Ermeni akademisyen Louise Nalbandyan’ın belirttiği gibi, Ermeni komiteleri de Sırp, Yunan ve Bulgar örneklerini izlemişler, onlar gibi silahlı isyanlarla Avrupa’nın müdahalesini sağlayarak Ermeni ulus-devletini kurma amacını gütmüşlerdi. (The Armenian Revolutionary Movement, s. 28-29, 149)
O çağlarda ulus-devletler, farklı kimlikleri “güvenilmez nüfus” saydıkları için kendi uluslarını tehcir ve katliamlarla kurdular. Balkanlar’da 1877 ve 1912 savaşlarındaki feci mağlubiyetimiz üzerine Balkanlı ulus-devletler tarafından toplam 800 bin Müslüman öldürüldü, 1.5 milyon Müslüman Türkiye’ye tehcir edildi!
Kafkaslar’da aynı facialar yaşandı!
Osmanlı’daki “güvenilmez nüfus” sayılanlar Hıristiyan azınlıklar oldu; keza çok facialar yaşandı, son örnek 1915 olaylarıdır.
Atatürk’ün ne kadar radikal bir laik olduğunu biliyoruz; ama Türkçe bilmeyen Balkanlı Müslümanların Türkiye’ye göçünü teşvik ederken, “özbeöz Türk” Hıristiyan Gagavuzların Türkiye’ye toplu göçünü kabul etmedi!
Ortodoks Karaman Türklerinin Lozan Mübadelesi ile Yunanistan’a gönderildiği de malumdur.
Çağımızın yarattığı fırsat
Milli hâkimiyet, parlamentarizm, ulus-devlet ve demokrasi akımları tarihte iç içedir. Avrupa’da milliyetçi bayraklar 19. yüzyılda parlamento binalarında yükselmiştir.
19. yüzyıldaki durumdan farklı olarak çağımızda çeşitli kimliklerdeki insanlar daha bir iç içe geçmiştir; ticaret ve şehirleşmenin gelişmesi sayesinde eskisi gibi izole adalar halinde değiller artık... Ayrıca, bireysel insan hakları fikrinin çağımızda güçlenmesi de ‘etnik’ blokları yumuşatan, ‘birey’ faktörüne önem kazandıran bir etki yaratmaktadır.
Çağımızda parlamentolar ayrılıkçı-milliyetçi akımları şu veya bu ölçüde sakinleştirebiliyor. İspanya ve İngiltere bunun örneği olduğu gibi, Türkiye’de de herkes Kürt meselesinin çözümünde parlamentoya atıf yapıyor.
Bu bir fırsattır.
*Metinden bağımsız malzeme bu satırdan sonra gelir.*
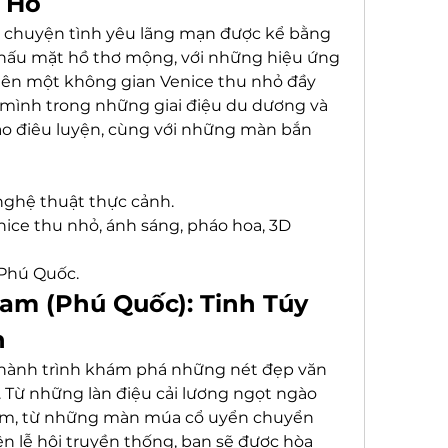
 Hồ
u chuyện tình yêu lãng mạn được kể bằng 
hấu mặt hồ thơ mộng, với những hiệu ứng 
ên một không gian Venice thu nhỏ đầy 
mình trong những giai điệu du dương và 
o điêu luyện, cùng với những màn bắn 
nghệ thuật thực cảnh.
nice thu nhỏ, ánh sáng, pháo hoa, 3D 
 Phú Quốc.
Nam (Phú Quốc): Tinh Túy 
n
 hành trình khám phá những nét đẹp văn 
 Từ những làn điệu cải lương ngọt ngào 
ỏm, từ những màn múa cổ uyển chuyển 
n lễ hội truyền thống, bạn sẽ được hòa 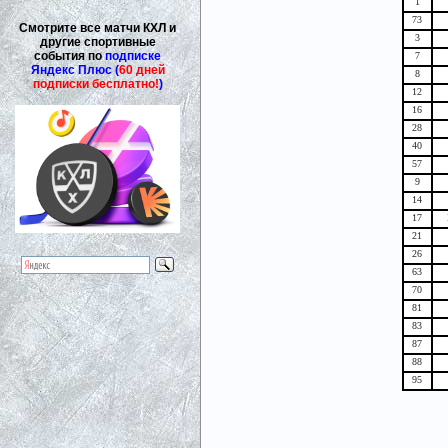
1
73
Смотрите все матчи КХЛ и
3
другие спортивные
события по
подписке
7
Яндекс Плюс (
60 дней
8
подписки бесплатно!
)
12
16
28
40
57
9
14
17
21
26
63
70
81
83
87
88
95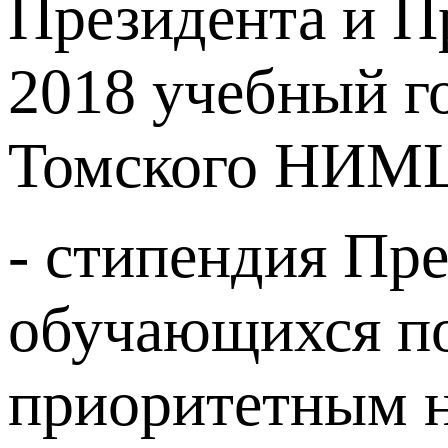
Президента и П
2018 учебный г
Томского НИМ
- стипендия Пр
обучающихся п
приоритетным н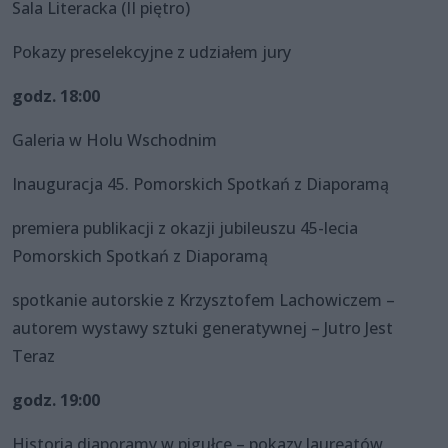
Sala Literacka (II piętro)
Pokazy preselekcyjne z udziałem jury
godz. 18:00
Galeria w Holu Wschodnim
Inauguracja 45. Pomorskich Spotkań z Diaporamą
premiera publikacji z okazji jubileuszu 45-lecia
Pomorskich Spotkań z Diaporamą
spotkanie autorskie z Krzysztofem Lachowiczem –
autorem wystawy sztuki generatywnej – Jutro Jest
Teraz
godz. 19:00
Historia diaporamy w pigułce – pokazy laureatów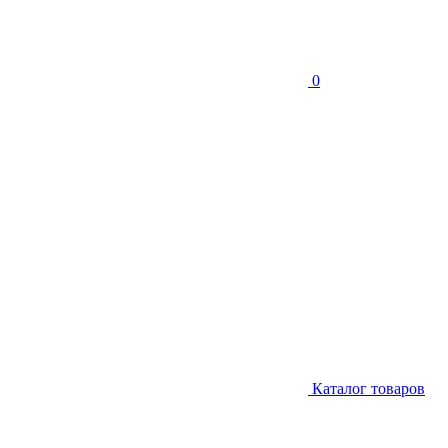
0
Каталог товаров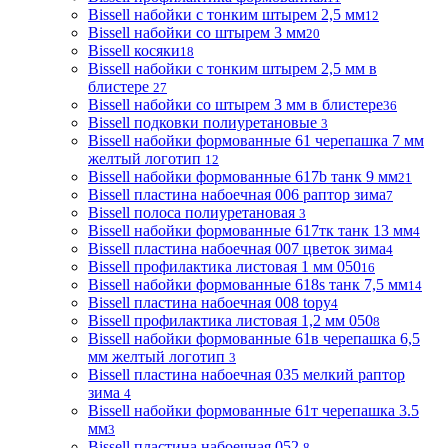
Bissell набойки с тонким штырем 2,5 мм
12
Bissell набойки со штырем 3 мм
20
Bissell косяки
18
Bissell набойки с тонким штырем 2,5 мм в
блистере
27
Bissell набойки со штырем 3 мм в блистере
36
Bissell подковки полиуретановые
3
Bissell набойки формованные 61 черепашка 7 мм
желтый логотип
12
Bissell набойки формованные 617b танк 9 мм
21
Bissell пластина набоечная 006 раптор зима
7
Bissell полоса полиуретановая
3
Bissell набойки формованные 617тк танк 13 мм
4
Bissell пластина набоечная 007 цветок зима
4
Bissell профилактика листовая 1 мм 050
16
Bissell набойки формованные 618s танк 7,5 мм
14
Bissell пластина набоечная 008 topy
4
Bissell профилактика листовая 1,2 мм 050
8
Bissell набойки формованные 61в черепашка 6,5
мм желтый логотип
3
Bissell пластина набоечная 035 мелкий раптор
зима
4
Bissell набойки формованные 61т черепашка 3.5
мм
3
Bissell пластина набоечная 052
8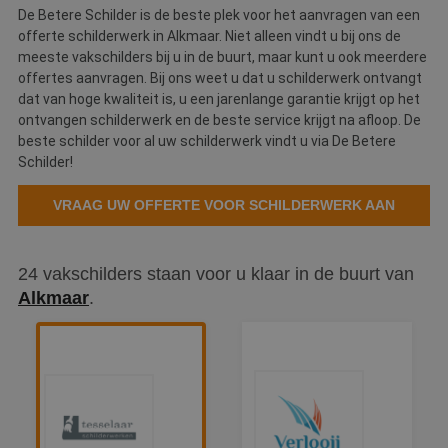
De Betere Schilder is de beste plek voor het aanvragen van een
offerte schilderwerk in Alkmaar. Niet alleen vindt u bij ons de
meeste vakschilders bij u in de buurt, maar kunt u ook meerdere
offertes aanvragen. Bij ons weet u dat u schilderwerk ontvangt
dat van hoge kwaliteit is, u een jarenlange garantie krijgt op het
ontvangen schilderwerk en de beste service krijgt na afloop. De
beste schilder voor al uw schilderwerk vindt u via De Betere
Schilder!
VRAAG UW OFFERTE VOOR SCHILDERWERK AAN
24 vakschilders staan voor u klaar in de buurt van
Alkmaar
.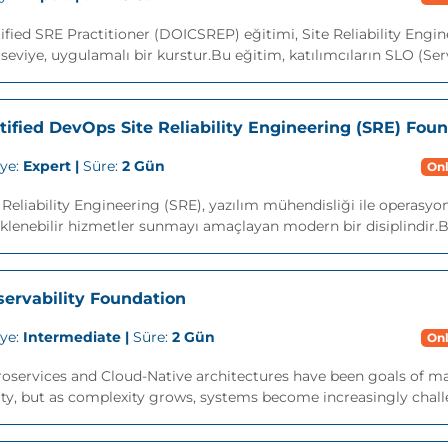
ified SRE Practitioner (DOICSREP) eğitimi, Site Reliability Engi
i seviye, uygulamalı bir kurstur.Bu eğitim, katılımcıların SLO (Serv
tified DevOps Site Reliability Engineering (SRE) Fou
iye:
Expert |
Süre:
2 Gün
Onl
 Reliability Engineering (SRE), yazılım mühendisliği ile operasyone
klenebilir hizmetler sunmayı amaçlayan modern bir disiplindir.
ervability Foundation
iye:
Intermediate |
Süre:
2 Gün
Onl
oservices and Cloud-Native architectures have been goals of ma
ity, but as complexity grows, systems become increasingly challe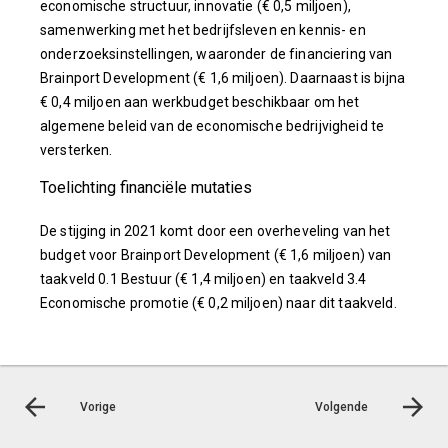
economische structuur, innovatie (€ 0,5 miljoen),
samenwerking met het bedrijfsleven en kennis- en
onderzoeksinstellingen, waaronder de financiering van
Brainport Development (€ 1,6 miljoen). Daarnaast is bijna
€ 0,4 miljoen aan werkbudget beschikbaar om het
algemene beleid van de economische bedrijvigheid te
versterken.
Toelichting financiële mutaties
De stijging in 2021 komt door een overheveling van het
budget voor Brainport Development (€ 1,6 miljoen) van
taakveld 0.1 Bestuur (€ 1,4 miljoen) en taakveld 3.4
Economische promotie (€ 0,2 miljoen) naar dit taakveld.
Vorige
Volgende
Çağın mantığına uygun şu veya bu formatta bir çözümü zaman içinde “parlamento”da üretebiliriz. Ama bunun yapılabilmesi, demokrasi ve parlamento fikrinin esaslı bir ilke olarak benimsenmesine bağlıdır.
21. yüzyılda eski “Balkan komiteciliği”nin yolundan gitmek, çok daha büyük facialar yaratır; otuz yıldır çekilen acılar yetmemiş gibi!